Word for word, restate the lines of the data from the first through the one containing "Les feuilles", and nothing else.

START Listed entries

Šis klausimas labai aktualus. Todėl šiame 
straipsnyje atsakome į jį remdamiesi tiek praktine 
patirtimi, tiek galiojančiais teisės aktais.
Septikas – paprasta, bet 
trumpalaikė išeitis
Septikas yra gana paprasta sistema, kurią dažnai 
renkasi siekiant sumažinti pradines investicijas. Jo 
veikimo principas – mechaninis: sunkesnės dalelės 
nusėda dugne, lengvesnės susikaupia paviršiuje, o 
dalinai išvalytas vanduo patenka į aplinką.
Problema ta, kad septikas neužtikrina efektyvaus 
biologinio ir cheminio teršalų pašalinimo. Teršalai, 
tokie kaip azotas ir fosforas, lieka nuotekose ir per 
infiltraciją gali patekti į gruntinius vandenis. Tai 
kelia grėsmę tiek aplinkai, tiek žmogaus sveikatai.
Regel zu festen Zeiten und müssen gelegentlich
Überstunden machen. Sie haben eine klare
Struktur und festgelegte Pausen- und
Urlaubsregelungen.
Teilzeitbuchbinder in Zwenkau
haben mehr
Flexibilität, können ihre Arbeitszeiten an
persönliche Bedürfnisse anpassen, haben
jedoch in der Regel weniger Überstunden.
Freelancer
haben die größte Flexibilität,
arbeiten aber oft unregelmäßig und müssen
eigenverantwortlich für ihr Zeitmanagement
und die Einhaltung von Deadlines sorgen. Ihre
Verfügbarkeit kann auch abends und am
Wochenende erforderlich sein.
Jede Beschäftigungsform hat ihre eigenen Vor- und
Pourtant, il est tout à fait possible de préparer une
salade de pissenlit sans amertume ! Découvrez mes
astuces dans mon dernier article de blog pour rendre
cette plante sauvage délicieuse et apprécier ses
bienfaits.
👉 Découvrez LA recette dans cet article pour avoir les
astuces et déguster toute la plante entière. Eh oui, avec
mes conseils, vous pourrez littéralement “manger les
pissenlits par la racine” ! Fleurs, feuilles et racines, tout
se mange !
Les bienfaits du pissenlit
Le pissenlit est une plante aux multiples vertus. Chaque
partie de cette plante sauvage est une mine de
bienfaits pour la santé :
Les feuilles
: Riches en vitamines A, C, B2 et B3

END Listed entries

* Reply *
Šis klausimas labai aktualus. Todėl šiame 
straipsnyje atsakome į jį remdamiesi tiek praktine 
patirtimi, tiek galiojančiais teisės aktais.
Septikas – paprasta, bet 
trumpalaikė išeitis
Septikas yra gana paprasta sistema, kurią dažnai 
renkasi siekiant sumažinti pradines investicijas. Jo 
veikimo principas – mechaninis: sunkesnės dalelės 
nusėda dugne, lengvesnės susikaupia paviršiuje, o 
dalinai išvalytas vanduo patenka į aplinką.
Problema ta, kad septikas neužtikrina efektyvaus 
biologinio ir cheminio teršalų pašalinimo. Teršalai, 
tokie kaip azotas ir fosforas, lieka nuotekose ir per 
infiltraciją gali patekti į gruntinius vandenis. Tai 
kelia grėsmę tiek aplinkai, tiek žmogaus sveikatai.
Regel zu festen Zeiten und müssen gelegentlich
Überstunden machen. Sie haben eine klare
Struktur und festgelegte Pausen- und
Urlaubsregelungen.
Teilzeitbuchbinder in Zwenkau
haben mehr
Flexibilität, können ihre Arbeitszeiten an
persönliche Bedürfnisse anpassen, haben
jedoch in der Regel weniger Überstunden.
Freelancer
haben die größte Flexibilität,
arbeiten aber oft unregelmäßig und müssen
eigenverantwortlich für ihr Zeitmanagement
und die Einhaltung von Deadlines sorgen. Ihre
Verfügbarkeit kann auch abends und am
Wochenende erforderlich sein.
Jede Beschäftigungsform hat ihre eigenen Vor- und
Pourtant, il est tout à fait possible de préparer une
salade de pissenlit sans amertume ! Découvrez mes
astuces dans mon dernier article de blog pour rendre
cette plante sauvage délicieuse et apprécier ses
bienfaits.
👉 Découvrez LA recette dans cet article pour avoir les
astuces et déguster toute la plante entière. Eh oui, avec
mes conseils, vous pourrez littéralement “manger les
pissenlits par la racine” ! Fleurs, feuilles et racines, tout
se mange !
Les bienfaits du pissenlit
Le pissenlit est une plante aux multiples vertus. Chaque
partie de cette plante sauvage est une mine de
bienfaits pour la santé :
Les feuilles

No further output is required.